* [Document excerpt]:

┌────────

Just wondering Aisling - did your DH end it properly with her? Send her an email/text whatever stating it was over and she should never contact him again? Or just disappeared and left her to wonder???

OP posts:
Dessie12 · 18/07/2011 11:43

Hi everyone havn't been on here for a while but had to comment.
Aisling: This thread isn't for you, you have nothing to do with it as you are not in this situation at all, your comments are not helping matters and tbh are pretty shitty, I am glad that things worked out with you and your DH, now kindly bugger off and lurk on another thread.

To everyone that has only support for one another, hope that you are all doing ok and are not affected by all this negativeness that outsiders feel the need to share with us.

TheOriginalFAB · 18/07/2011 11:48

I have left him alone as he has me.

Some people want closure.

Aislingorla · 18/07/2011 11:49

Yes, he finished it properly, I saw the email and her reply.
She knew it was over but wanted to stay in contact. So she used to send emails and texts asking questions about work or music . But he was so ashamed and felt guilty for hurting me, that he couldn't tolerate anything to do with her.
She actually relocated from France to the branch (here in England). I think she was convinced she had met her 'soul mate' and it was meant to be. Whereas he very quickly saw the affair for what it was, moved on and wanted to forget her (cruel but true) He says his punishment is having to see her and be reminded of his mistake.
This was 2 years ago, he completely blanks her if he should come across her in work ( luckily different depts) and if we happen to be at the same work related social we ignore her.

Aislingorla · 18/07/2011 11:52

Dessie, you cannot tell posters what threads they can't post on.

cathkidstonbag · 18/07/2011 11:54

Right well he gave her closure then and she should have stayed away. I think you will find that none of the men on here have done this. Like Fab says that is all some of us want.
Hi Dessie - how are you?

OP posts:
AbbyAbsinthe · 18/07/2011 11:57

I thought you were leaving the thread, Aislingorla? Hmm

Dessie12 · 18/07/2011 11:58

Aisling, you are right, I cannot tell people where they can and cannot post, however I can say that anyone that will only post negatively on this thread is not welcome!!!

Hi, Omg, i'm fine just bumbling along and keeping busy, how are you?

Aislingorla · 18/07/2011 12:00

I agree omg, these men are playing with your emotions and their wives are unaware ( in some situation) so they are keeping their options open. So awful.

└────────

* [Problems to solve]:
1) Please copy the forum thread word for word, starting with "Aislingorla · 18/07/2011 11:49" and going on through "do with her.".
2) Write the next part of the forum thread, picking up after its final post.

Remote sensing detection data

┌────────

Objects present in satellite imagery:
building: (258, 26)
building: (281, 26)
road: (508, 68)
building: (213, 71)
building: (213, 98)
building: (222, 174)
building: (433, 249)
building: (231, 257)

└────────

* [Responses by item number]:
1)
Aislingorla · 18/07/2011 11:49

Yes, he finished it properly, I saw the email and her reply.
She knew it was over but wanted to stay in contact. So she used to send emails and texts asking questions about work or music . But he was so ashamed and felt guilty for hurting me, that he couldn't tolerate anything to do with her.

2)
RabbitPie · 18/07/2011 12:06

This reply has been deleted

Message deleted by MNHQ. Here's a link to our Talk Guidelines.

Hertfordshire · 18/07/2011 12:09

Fab but you haven't left him alone. You texted him the other day.

Closure? I'd think that deleting you from facebook, not replying to texts and sending nasty E mails should have been all that you needed to get the message. Why on earth do you want someone to be even crueller than that with his honesty? Are you really that much of a masochist OMG?

Might be worth finding out why.

AbbyAbsinthe · 18/07/2011 12:10

I do actually agree with RabbitPie - I've been watching this thread for a while, just out of interest - I have a little experience with cutting someone off with no contact - he wasn't married though - and that was thanks to AF and some other fab posters support.

Just DO IT. And stick to it. It really is the only way.

TheOriginalFAB · 18/07/2011 12:15

Hertfordshire - who did you used to be?

One text - wow, shoot me.

cathkidstonbag · 18/07/2011 12:20

Hertfordshire - thanks for your input - thankfully I have a great counsellor who can sort my issues. He didn't delete me - I deleted him, he has blocked me rather than replying to a message asking for him to delete all the correspondence he has on me. The reply I would expect from that would be "yes I have". Nothing more. That would be closure enough. You don't know the situation, ive certainly never sent him texts and his last emails to me were the opposite of nasty tbh!
Rabbitpie - some of us were never interested in the loaf!!! And yes a lot of it comes down to self esteem which is why some of the comments being made on here are especially cruel.